### EXERCISE MATERIAL

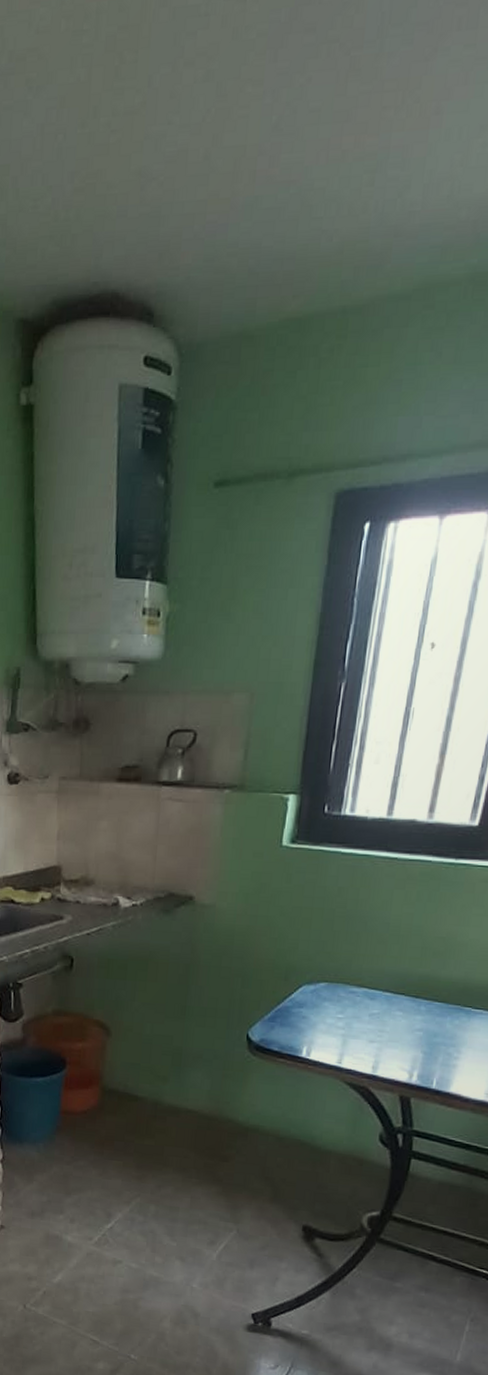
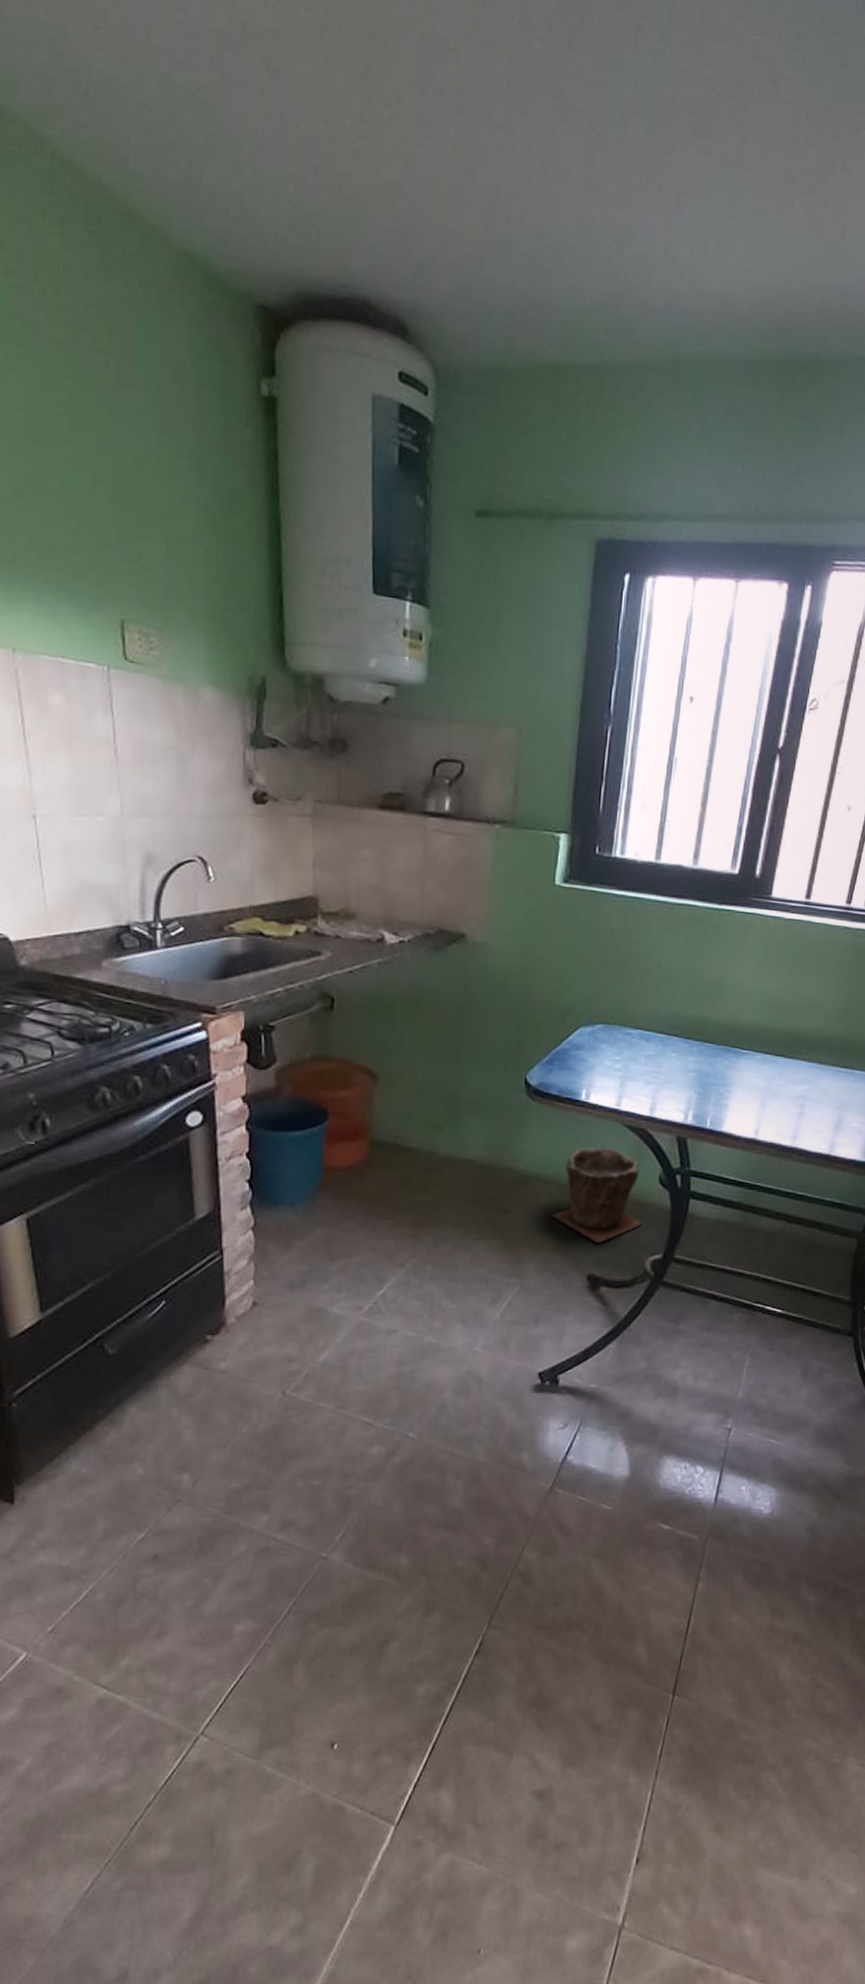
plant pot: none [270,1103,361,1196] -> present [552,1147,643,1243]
--
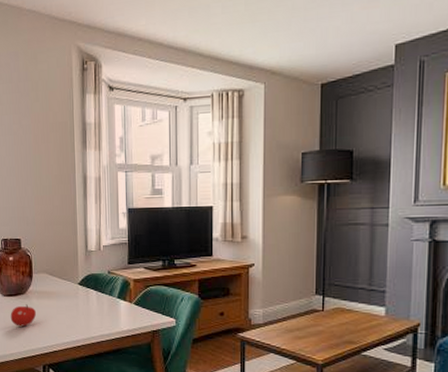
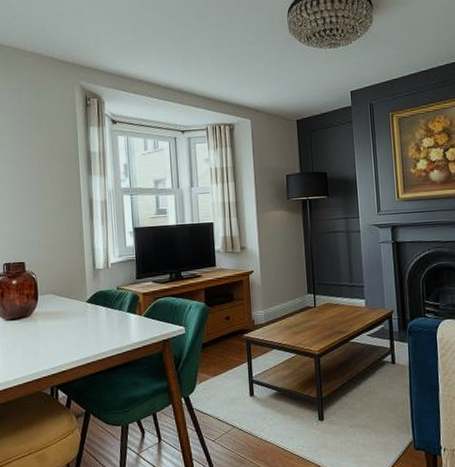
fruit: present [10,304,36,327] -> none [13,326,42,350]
...
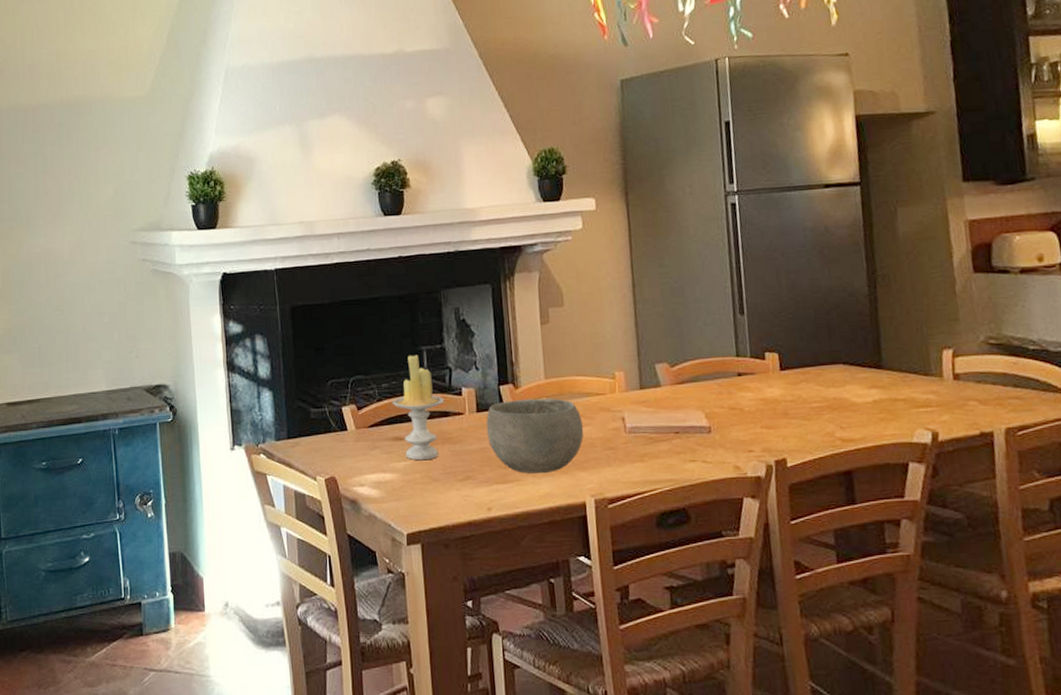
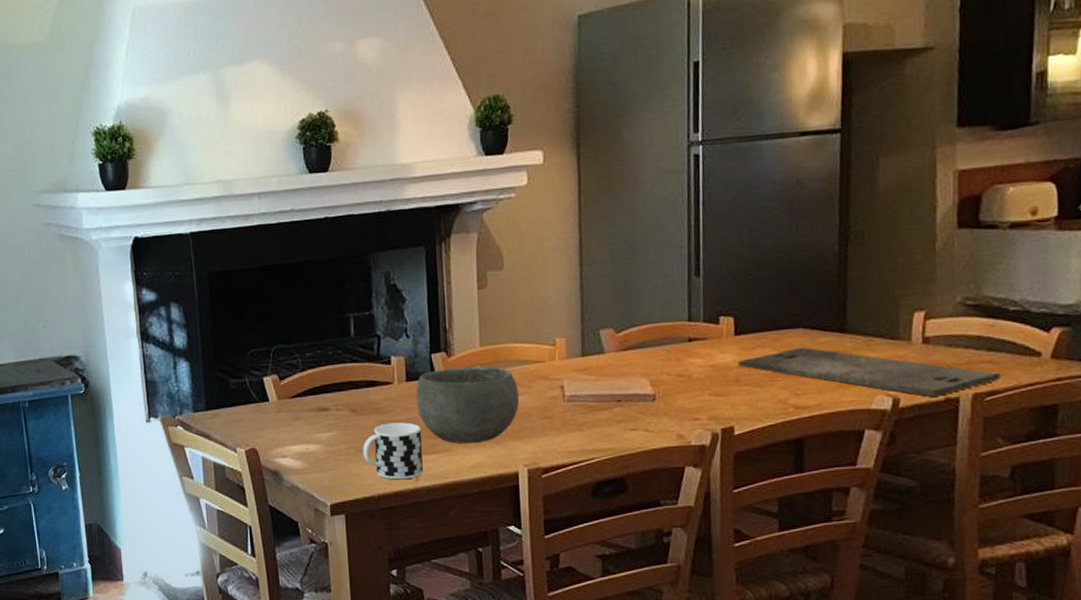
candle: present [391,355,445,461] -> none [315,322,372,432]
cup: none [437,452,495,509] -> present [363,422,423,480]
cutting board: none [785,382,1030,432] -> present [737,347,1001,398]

### WORK INSTRUCTION
Reproducing the whole listing above is not the task. Copy exactly only the lines from the one with "cup: none [437,452,495,509]" to the one with "cutting board: none", both kept.

### ANSWER SECTION
cup: none [437,452,495,509] -> present [363,422,423,480]
cutting board: none [785,382,1030,432] -> present [737,347,1001,398]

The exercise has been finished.